YOUR OBJECTIVE —
Copy every line of the material below word for word, changing nothing.

=-=-=-=-=

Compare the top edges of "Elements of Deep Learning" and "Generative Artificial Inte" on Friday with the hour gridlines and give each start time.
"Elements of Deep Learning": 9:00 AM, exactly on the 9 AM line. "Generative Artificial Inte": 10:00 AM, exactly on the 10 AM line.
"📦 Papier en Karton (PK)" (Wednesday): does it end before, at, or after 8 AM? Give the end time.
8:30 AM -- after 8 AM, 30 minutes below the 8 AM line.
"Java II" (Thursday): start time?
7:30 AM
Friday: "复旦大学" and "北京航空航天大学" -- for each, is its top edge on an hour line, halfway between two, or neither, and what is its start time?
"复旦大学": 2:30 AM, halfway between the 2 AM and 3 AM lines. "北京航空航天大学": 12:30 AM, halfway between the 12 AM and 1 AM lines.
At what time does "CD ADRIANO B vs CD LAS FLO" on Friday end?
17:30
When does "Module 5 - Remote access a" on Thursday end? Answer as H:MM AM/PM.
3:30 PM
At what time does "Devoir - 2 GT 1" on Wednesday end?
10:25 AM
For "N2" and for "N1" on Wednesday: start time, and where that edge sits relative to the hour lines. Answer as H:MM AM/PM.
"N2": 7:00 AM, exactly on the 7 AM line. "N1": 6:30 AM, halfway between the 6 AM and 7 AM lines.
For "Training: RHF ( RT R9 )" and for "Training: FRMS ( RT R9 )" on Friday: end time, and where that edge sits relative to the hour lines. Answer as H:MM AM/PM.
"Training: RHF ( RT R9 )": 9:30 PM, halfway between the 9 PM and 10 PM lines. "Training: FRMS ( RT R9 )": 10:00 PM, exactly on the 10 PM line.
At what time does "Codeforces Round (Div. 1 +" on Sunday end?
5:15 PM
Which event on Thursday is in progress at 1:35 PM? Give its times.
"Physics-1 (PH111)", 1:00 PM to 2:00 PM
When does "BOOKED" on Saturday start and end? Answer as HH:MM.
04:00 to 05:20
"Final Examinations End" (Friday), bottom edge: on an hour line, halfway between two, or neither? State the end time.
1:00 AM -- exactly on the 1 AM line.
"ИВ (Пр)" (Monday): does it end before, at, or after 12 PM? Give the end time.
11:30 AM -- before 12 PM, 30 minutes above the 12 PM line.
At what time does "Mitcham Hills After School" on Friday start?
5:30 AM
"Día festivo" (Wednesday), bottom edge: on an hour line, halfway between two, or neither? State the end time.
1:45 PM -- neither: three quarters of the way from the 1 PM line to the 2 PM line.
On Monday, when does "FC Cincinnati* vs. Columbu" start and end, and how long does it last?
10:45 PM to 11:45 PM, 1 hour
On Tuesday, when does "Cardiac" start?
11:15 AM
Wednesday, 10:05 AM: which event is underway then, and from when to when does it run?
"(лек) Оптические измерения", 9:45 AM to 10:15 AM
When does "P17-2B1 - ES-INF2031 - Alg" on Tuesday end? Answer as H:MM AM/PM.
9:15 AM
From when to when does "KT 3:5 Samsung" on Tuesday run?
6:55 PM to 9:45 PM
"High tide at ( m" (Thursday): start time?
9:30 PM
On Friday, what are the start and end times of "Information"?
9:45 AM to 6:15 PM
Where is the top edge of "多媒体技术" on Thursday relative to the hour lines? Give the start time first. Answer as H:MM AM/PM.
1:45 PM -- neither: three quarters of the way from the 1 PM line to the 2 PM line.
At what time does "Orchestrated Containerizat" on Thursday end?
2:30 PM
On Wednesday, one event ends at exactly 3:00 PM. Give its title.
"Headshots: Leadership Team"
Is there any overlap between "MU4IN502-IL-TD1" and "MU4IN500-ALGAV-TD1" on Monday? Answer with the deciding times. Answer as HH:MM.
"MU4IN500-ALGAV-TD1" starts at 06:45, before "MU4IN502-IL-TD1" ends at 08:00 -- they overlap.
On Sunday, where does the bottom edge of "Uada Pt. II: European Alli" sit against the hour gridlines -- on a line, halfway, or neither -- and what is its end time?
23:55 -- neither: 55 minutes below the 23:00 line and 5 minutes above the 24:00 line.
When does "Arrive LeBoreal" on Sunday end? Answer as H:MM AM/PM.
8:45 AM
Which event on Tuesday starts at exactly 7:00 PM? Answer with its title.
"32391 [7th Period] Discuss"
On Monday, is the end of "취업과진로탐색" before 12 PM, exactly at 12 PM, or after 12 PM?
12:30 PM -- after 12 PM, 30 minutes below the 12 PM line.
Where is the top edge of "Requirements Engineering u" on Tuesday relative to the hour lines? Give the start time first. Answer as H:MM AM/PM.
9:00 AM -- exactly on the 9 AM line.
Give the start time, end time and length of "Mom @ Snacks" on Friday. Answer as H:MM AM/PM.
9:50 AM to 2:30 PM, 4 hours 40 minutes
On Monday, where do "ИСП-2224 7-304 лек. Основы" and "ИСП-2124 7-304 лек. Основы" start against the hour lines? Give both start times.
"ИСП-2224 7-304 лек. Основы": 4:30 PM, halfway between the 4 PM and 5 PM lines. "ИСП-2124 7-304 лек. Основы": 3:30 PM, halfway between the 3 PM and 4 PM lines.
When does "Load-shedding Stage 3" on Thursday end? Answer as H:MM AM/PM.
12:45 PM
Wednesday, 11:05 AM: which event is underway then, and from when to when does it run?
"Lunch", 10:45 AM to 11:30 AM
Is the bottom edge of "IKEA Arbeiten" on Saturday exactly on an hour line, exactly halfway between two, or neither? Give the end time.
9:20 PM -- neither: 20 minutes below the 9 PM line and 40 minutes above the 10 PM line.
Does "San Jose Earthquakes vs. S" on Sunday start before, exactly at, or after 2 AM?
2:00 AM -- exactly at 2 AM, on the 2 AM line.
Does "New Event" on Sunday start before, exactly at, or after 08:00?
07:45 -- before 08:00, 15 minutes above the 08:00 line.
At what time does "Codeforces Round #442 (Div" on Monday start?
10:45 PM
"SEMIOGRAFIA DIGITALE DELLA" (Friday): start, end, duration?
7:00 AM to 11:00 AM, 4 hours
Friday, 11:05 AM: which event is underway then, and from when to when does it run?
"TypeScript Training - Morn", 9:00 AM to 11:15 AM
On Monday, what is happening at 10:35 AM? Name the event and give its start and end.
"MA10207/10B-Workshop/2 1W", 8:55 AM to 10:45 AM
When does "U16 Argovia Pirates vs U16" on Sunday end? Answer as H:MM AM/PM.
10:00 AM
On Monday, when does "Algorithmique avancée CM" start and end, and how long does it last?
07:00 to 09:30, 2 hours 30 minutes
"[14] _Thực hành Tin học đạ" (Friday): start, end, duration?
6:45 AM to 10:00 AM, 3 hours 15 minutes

=-=-=-=-=

COMPLETE ANSWER —
Compare the top edges of "Elements of Deep Learning" and "Generative Artificial Inte" on Friday with the hour gridlines and give each start time.
"Elements of Deep Learning": 9:00 AM, exactly on the 9 AM line. "Generative Artificial Inte": 10:00 AM, exactly on the 10 AM line.
"📦 Papier en Karton (PK)" (Wednesday): does it end before, at, or after 8 AM? Give the end time.
8:30 AM -- after 8 AM, 30 minutes below the 8 AM line.
"Java II" (Thursday): start time?
7:30 AM
Friday: "复旦大学" and "北京航空航天大学" -- for each, is its top edge on an hour line, halfway between two, or neither, and what is its start time?
"复旦大学": 2:30 AM, halfway between the 2 AM and 3 AM lines. "北京航空航天大学": 12:30 AM, halfway between the 12 AM and 1 AM lines.
At what time does "CD ADRIANO B vs CD LAS FLO" on Friday end?
17:30
When does "Module 5 - Remote access a" on Thursday end? Answer as H:MM AM/PM.
3:30 PM
At what time does "Devoir - 2 GT 1" on Wednesday end?
10:25 AM
For "N2" and for "N1" on Wednesday: start time, and where that edge sits relative to the hour lines. Answer as H:MM AM/PM.
"N2": 7:00 AM, exactly on the 7 AM line. "N1": 6:30 AM, halfway between the 6 AM and 7 AM lines.
For "Training: RHF ( RT R9 )" and for "Training: FRMS ( RT R9 )" on Friday: end time, and where that edge sits relative to the hour lines. Answer as H:MM AM/PM.
"Training: RHF ( RT R9 )": 9:30 PM, halfway between the 9 PM and 10 PM lines. "Training: FRMS ( RT R9 )": 10:00 PM, exactly on the 10 PM line.
At what time does "Codeforces Round (Div. 1 +" on Sunday end?
5:15 PM
Which event on Thursday is in progress at 1:35 PM? Give its times.
"Physics-1 (PH111)", 1:00 PM to 2:00 PM
When does "BOOKED" on Saturday start and end? Answer as HH:MM.
04:00 to 05:20
"Final Examinations End" (Friday), bottom edge: on an hour line, halfway between two, or neither? State the end time.
1:00 AM -- exactly on the 1 AM line.
"ИВ (Пр)" (Monday): does it end before, at, or after 12 PM? Give the end time.
11:30 AM -- before 12 PM, 30 minutes above the 12 PM line.
At what time does "Mitcham Hills After School" on Friday start?
5:30 AM
"Día festivo" (Wednesday), bottom edge: on an hour line, halfway between two, or neither? State the end time.
1:45 PM -- neither: three quarters of the way from the 1 PM line to the 2 PM line.
On Monday, when does "FC Cincinnati* vs. Columbu" start and end, and how long does it last?
10:45 PM to 11:45 PM, 1 hour
On Tuesday, when does "Cardiac" start?
11:15 AM
Wednesday, 10:05 AM: which event is underway then, and from when to when does it run?
"(лек) Оптические измерения", 9:45 AM to 10:15 AM
When does "P17-2B1 - ES-INF2031 - Alg" on Tuesday end? Answer as H:MM AM/PM.
9:15 AM
From when to when does "KT 3:5 Samsung" on Tuesday run?
6:55 PM to 9:45 PM
"High tide at ( m" (Thursday): start time?
9:30 PM
On Friday, what are the start and end times of "Information"?
9:45 AM to 6:15 PM
Where is the top edge of "多媒体技术" on Thursday relative to the hour lines? Give the start time first. Answer as H:MM AM/PM.
1:45 PM -- neither: three quarters of the way from the 1 PM line to the 2 PM line.
At what time does "Orchestrated Containerizat" on Thursday end?
2:30 PM
On Wednesday, one event ends at exactly 3:00 PM. Give its title.
"Headshots: Leadership Team"
Is there any overlap between "MU4IN502-IL-TD1" and "MU4IN500-ALGAV-TD1" on Monday? Answer with the deciding times. Answer as HH:MM.
"MU4IN500-ALGAV-TD1" starts at 06:45, before "MU4IN502-IL-TD1" ends at 08:00 -- they overlap.
On Sunday, where does the bottom edge of "Uada Pt. II: European Alli" sit against the hour gridlines -- on a line, halfway, or neither -- and what is its end time?
23:55 -- neither: 55 minutes below the 23:00 line and 5 minutes above the 24:00 line.
When does "Arrive LeBoreal" on Sunday end? Answer as H:MM AM/PM.
8:45 AM
Which event on Tuesday starts at exactly 7:00 PM? Answer with its title.
"32391 [7th Period] Discuss"
On Monday, is the end of "취업과진로탐색" before 12 PM, exactly at 12 PM, or after 12 PM?
12:30 PM -- after 12 PM, 30 minutes below the 12 PM line.
Where is the top edge of "Requirements Engineering u" on Tuesday relative to the hour lines? Give the start time first. Answer as H:MM AM/PM.
9:00 AM -- exactly on the 9 AM line.
Give the start time, end time and length of "Mom @ Snacks" on Friday. Answer as H:MM AM/PM.
9:50 AM to 2:30 PM, 4 hours 40 minutes
On Monday, where do "ИСП-2224 7-304 лек. Основы" and "ИСП-2124 7-304 лек. Основы" start against the hour lines? Give both start times.
"ИСП-2224 7-304 лек. Основы": 4:30 PM, halfway between the 4 PM and 5 PM lines. "ИСП-2124 7-304 лек. Основы": 3:30 PM, halfway between the 3 PM and 4 PM lines.
When does "Load-shedding Stage 3" on Thursday end? Answer as H:MM AM/PM.
12:45 PM
Wednesday, 11:05 AM: which event is underway then, and from when to when does it run?
"Lunch", 10:45 AM to 11:30 AM
Is the bottom edge of "IKEA Arbeiten" on Saturday exactly on an hour line, exactly halfway between two, or neither? Give the end time.
9:20 PM -- neither: 20 minutes below the 9 PM line and 40 minutes above the 10 PM line.
Does "San Jose Earthquakes vs. S" on Sunday start before, exactly at, or after 2 AM?
2:00 AM -- exactly at 2 AM, on the 2 AM line.
Does "New Event" on Sunday start before, exactly at, or after 08:00?
07:45 -- before 08:00, 15 minutes above the 08:00 line.
At what time does "Codeforces Round #442 (Div" on Monday start?
10:45 PM
"SEMIOGRAFIA DIGITALE DELLA" (Friday): start, end, duration?
7:00 AM to 11:00 AM, 4 hours
Friday, 11:05 AM: which event is underway then, and from when to when does it run?
"TypeScript Training - Morn", 9:00 AM to 11:15 AM
On Monday, what is happening at 10:35 AM? Name the event and give its start and end.
"MA10207/10B-Workshop/2 1W", 8:55 AM to 10:45 AM
When does "U16 Argovia Pirates vs U16" on Sunday end? Answer as H:MM AM/PM.
10:00 AM
On Monday, when does "Algorithmique avancée CM" start and end, and how long does it last?
07:00 to 09:30, 2 hours 30 minutes
"[14] _Thực hành Tin học đạ" (Friday): start, end, duration?
6:45 AM to 10:00 AM, 3 hours 15 minutes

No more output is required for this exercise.